Photo: Encourage your child in their educational and recreational pursuits

Deaf children and emotional wellbeing

A deaf child with good mental health and emotional wellbeing:

  • feels good about themselves
  • has an appropriate level of independence and feels able to influence the world around them
  • is confident in trying new things
  • has positive and warm relationships with others
  • is resilient and able to bounce back from setbacks and move on from negative experiences
  • has the language and communication skills to be able to express and understand emotions, emotional health and wellbeing of themselves and others
  • acknowledges their deafness and is confident in dealing with any challenges they may face
  • never apologises for being deaf.

Signs and symptoms of low mood and depression in children include:

  • irritability or anger
  • continuous feelings of sadness and hopelessness
  • social withdrawal
  • increased sensitivity to rejection
  • changes in appetite – either increased or decreased
  • changes in sleep – sleeplessness or excessive sleep
  • vocal outbursts or crying
  • difficulty concentrating
  • fatigue and low energy
  • physical complaints (such as stomach aches, headaches, sickness) that don't respond to treatment
  • reduced ability to function during events and activities at home or with friends, in school, extracurricular activities, and in other hobbies or interests
  • feelings of worthlessness or guilt
  • impaired thinking or concentration
  • thoughts of death or suicide.

Children may not show all the signs above, but if you’re concerned it’s important you communicate with your child and if your concerns continue then speak to their Teacher of the Deaf, GP or other professionals working with your child. 

How to reinforce emotional wellbeing in your child

It starts with you…

Young children look to their parents as leaders and guides, and will often mimic their attitudes and behaviours.

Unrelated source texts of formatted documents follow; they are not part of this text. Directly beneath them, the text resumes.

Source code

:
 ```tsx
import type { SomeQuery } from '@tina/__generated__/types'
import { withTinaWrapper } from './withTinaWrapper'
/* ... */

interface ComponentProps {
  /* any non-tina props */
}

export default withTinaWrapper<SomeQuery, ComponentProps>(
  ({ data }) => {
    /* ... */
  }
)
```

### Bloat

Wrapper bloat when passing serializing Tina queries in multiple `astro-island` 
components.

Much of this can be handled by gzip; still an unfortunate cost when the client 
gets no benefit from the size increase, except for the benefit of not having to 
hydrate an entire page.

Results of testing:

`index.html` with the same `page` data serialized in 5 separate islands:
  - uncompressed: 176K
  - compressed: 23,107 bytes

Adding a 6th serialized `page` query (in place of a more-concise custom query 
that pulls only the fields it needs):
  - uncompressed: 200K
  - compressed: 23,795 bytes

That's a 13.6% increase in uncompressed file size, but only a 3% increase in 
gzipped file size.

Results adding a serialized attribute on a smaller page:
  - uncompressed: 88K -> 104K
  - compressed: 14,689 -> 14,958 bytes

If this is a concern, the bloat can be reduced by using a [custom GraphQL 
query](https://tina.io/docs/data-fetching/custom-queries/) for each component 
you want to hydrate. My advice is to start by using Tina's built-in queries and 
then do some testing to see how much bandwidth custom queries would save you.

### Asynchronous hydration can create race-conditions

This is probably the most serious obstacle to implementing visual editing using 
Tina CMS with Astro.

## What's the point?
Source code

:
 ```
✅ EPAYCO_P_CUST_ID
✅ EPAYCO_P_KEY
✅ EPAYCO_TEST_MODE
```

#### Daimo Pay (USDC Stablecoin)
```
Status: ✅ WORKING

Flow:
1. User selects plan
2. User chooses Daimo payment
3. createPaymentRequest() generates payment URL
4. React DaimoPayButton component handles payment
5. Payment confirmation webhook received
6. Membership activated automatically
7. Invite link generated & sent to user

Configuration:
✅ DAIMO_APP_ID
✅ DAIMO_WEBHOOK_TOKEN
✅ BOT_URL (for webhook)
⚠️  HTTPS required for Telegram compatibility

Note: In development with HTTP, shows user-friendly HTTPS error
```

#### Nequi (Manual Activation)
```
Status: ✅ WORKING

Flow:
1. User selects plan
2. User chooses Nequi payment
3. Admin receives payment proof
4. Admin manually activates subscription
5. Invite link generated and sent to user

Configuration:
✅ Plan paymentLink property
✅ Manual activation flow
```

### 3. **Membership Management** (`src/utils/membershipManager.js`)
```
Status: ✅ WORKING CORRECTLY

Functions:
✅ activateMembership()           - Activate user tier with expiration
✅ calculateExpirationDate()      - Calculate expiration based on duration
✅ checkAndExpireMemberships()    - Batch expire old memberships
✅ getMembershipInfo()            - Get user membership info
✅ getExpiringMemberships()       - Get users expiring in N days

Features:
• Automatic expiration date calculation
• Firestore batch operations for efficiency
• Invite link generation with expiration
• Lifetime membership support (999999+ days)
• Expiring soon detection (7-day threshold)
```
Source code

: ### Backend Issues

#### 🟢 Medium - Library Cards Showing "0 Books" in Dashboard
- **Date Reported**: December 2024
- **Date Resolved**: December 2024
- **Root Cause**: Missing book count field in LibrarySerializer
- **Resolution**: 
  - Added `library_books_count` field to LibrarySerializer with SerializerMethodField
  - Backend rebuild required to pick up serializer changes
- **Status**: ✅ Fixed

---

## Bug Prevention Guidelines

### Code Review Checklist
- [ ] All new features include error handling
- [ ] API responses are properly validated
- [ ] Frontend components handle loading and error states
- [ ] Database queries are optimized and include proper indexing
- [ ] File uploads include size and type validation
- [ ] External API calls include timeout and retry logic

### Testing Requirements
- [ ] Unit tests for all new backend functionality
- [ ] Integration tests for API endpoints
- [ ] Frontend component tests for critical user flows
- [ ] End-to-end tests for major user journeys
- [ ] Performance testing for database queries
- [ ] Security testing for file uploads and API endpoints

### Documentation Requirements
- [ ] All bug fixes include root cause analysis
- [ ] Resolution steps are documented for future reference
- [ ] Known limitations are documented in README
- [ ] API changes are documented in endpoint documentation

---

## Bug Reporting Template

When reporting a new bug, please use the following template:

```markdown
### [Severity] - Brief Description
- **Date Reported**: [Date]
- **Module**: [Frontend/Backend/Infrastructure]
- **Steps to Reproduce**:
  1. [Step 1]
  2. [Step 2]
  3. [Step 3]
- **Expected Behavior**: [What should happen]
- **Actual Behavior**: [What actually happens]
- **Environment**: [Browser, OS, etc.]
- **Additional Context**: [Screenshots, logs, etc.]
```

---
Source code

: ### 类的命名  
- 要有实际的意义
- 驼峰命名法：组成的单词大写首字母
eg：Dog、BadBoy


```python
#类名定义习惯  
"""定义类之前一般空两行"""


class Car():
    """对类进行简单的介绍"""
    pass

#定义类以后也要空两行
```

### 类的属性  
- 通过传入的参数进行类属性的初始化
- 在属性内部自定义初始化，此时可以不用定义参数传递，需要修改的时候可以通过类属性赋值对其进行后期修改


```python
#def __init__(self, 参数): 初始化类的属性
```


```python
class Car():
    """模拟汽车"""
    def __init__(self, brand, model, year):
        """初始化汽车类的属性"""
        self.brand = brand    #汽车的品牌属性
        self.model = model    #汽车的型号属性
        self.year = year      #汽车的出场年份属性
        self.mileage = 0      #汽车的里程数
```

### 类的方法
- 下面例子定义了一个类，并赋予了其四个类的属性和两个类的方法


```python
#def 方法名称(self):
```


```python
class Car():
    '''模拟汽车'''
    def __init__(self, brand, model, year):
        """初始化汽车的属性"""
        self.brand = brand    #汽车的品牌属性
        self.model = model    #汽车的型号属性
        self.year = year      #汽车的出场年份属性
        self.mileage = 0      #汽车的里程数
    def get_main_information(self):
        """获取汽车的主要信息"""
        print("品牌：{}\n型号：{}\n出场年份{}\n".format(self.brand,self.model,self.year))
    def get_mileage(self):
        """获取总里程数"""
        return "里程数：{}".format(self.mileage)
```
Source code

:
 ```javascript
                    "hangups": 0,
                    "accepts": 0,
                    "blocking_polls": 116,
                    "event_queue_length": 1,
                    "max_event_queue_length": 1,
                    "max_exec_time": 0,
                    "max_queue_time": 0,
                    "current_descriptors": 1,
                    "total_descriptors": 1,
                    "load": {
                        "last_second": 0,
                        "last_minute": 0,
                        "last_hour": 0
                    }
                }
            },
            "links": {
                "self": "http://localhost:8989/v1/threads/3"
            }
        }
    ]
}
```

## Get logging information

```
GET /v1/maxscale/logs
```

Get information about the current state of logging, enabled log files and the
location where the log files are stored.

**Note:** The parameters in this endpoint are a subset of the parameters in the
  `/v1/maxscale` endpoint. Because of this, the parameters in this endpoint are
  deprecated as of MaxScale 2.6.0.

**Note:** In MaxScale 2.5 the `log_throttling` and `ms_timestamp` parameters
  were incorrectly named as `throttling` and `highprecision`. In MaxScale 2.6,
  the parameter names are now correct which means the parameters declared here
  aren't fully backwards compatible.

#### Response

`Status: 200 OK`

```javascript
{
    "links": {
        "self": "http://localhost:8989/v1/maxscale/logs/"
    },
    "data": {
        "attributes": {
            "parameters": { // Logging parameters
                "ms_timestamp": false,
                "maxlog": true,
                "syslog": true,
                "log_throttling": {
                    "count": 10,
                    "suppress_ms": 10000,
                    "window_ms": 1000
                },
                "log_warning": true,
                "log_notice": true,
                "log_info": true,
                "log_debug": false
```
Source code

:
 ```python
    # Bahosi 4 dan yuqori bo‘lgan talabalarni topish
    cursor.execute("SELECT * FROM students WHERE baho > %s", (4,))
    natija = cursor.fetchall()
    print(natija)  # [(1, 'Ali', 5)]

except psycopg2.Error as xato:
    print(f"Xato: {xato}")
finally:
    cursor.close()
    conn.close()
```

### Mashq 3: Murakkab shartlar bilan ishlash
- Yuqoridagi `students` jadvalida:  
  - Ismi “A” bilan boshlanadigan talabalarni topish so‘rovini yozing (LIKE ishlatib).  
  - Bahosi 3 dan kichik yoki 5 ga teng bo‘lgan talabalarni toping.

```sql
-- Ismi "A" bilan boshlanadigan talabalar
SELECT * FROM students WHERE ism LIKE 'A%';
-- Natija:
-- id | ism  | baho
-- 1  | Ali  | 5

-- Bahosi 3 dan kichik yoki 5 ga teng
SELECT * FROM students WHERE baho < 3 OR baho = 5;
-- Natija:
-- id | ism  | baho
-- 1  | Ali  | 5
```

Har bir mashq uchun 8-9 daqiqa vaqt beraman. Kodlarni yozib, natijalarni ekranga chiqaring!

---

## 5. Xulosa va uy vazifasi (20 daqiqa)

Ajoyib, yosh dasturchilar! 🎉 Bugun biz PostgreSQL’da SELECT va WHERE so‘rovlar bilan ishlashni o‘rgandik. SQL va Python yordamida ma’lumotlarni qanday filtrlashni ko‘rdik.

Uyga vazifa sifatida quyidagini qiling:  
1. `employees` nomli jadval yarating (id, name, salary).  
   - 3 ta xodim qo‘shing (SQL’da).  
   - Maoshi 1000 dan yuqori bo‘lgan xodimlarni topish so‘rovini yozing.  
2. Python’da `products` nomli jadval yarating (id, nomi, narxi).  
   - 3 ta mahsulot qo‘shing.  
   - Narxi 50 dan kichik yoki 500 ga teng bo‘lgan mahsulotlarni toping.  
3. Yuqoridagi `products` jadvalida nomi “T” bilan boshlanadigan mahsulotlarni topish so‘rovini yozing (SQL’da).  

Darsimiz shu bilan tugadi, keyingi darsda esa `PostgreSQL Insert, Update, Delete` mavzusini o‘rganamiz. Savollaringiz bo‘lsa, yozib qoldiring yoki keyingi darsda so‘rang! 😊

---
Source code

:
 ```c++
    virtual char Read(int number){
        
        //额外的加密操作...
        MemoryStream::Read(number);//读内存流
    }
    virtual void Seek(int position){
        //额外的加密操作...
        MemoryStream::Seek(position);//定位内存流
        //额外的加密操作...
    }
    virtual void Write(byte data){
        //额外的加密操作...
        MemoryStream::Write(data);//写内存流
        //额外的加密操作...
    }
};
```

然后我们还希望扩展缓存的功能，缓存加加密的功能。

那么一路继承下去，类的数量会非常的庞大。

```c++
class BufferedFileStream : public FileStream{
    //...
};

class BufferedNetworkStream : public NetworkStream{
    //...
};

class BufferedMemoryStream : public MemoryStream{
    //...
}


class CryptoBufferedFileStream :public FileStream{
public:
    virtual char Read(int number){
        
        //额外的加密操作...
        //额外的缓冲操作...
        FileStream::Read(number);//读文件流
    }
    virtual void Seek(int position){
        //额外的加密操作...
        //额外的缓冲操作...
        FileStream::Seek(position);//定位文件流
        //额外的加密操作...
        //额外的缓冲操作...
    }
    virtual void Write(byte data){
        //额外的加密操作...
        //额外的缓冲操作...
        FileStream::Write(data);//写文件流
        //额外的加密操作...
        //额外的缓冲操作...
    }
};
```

To ensure your child grows to have a well-rounded sense of who they are and what they can achieve in life, it’s important you embody positive characteristics yourself.

If you, or your partner, has depression, low self-esteem, anger issues or another condition (or behavioural characteristic) that negatively affects you, it may be worth seeing your GP to  explore therapy options, or taking a course on positive self-image.  Children who have parents with mental health problems are at significantly greater risk of developing problems themselves.

It’s also important that you’re a role model, demonstrating your own individuality and positive relationships with those around you. This means enjoying a romantic evening with your partner, having your own time with friends, having open honest communication with family members and treating yourself to periods of self-care and relaxation. You deserve it!

Nurturing your child…

There are many things you can do to nurture the emotional health and wellbeing of your deaf child, and other children in your household. Here are a few suggestions:

It’s important to spend quality time together as a family, and as individuals, to strengthen bonds. If your child is very young, play is important to help them explore their emotions and it’s also a lot of fun!

It’s especially important for your child to be active. This could include enrolling them in a swimming club or football club and you can do healthy activities together. This will keep them emotionally and physically healthy and help them build a wider circle of friends.

Depending on whether your child has an additional need, try and treat your deaf child the same as their hearing brothers or sisters. Wrapping your child in cotton wool may hamper their independence or create tension between siblings.

Encourage your child in their educational and recreational pursuits; let them know that they are capable of achieving most of the things they set their mind to. Even if they fail, their emotional wellbeing will help them bounce back quickly.

Lead by example and communicate your feelings to your family and actively listen to your children. It’s easy for children to forget their parents aren’t superheroes, so being open and honest will help them remember that you are human too!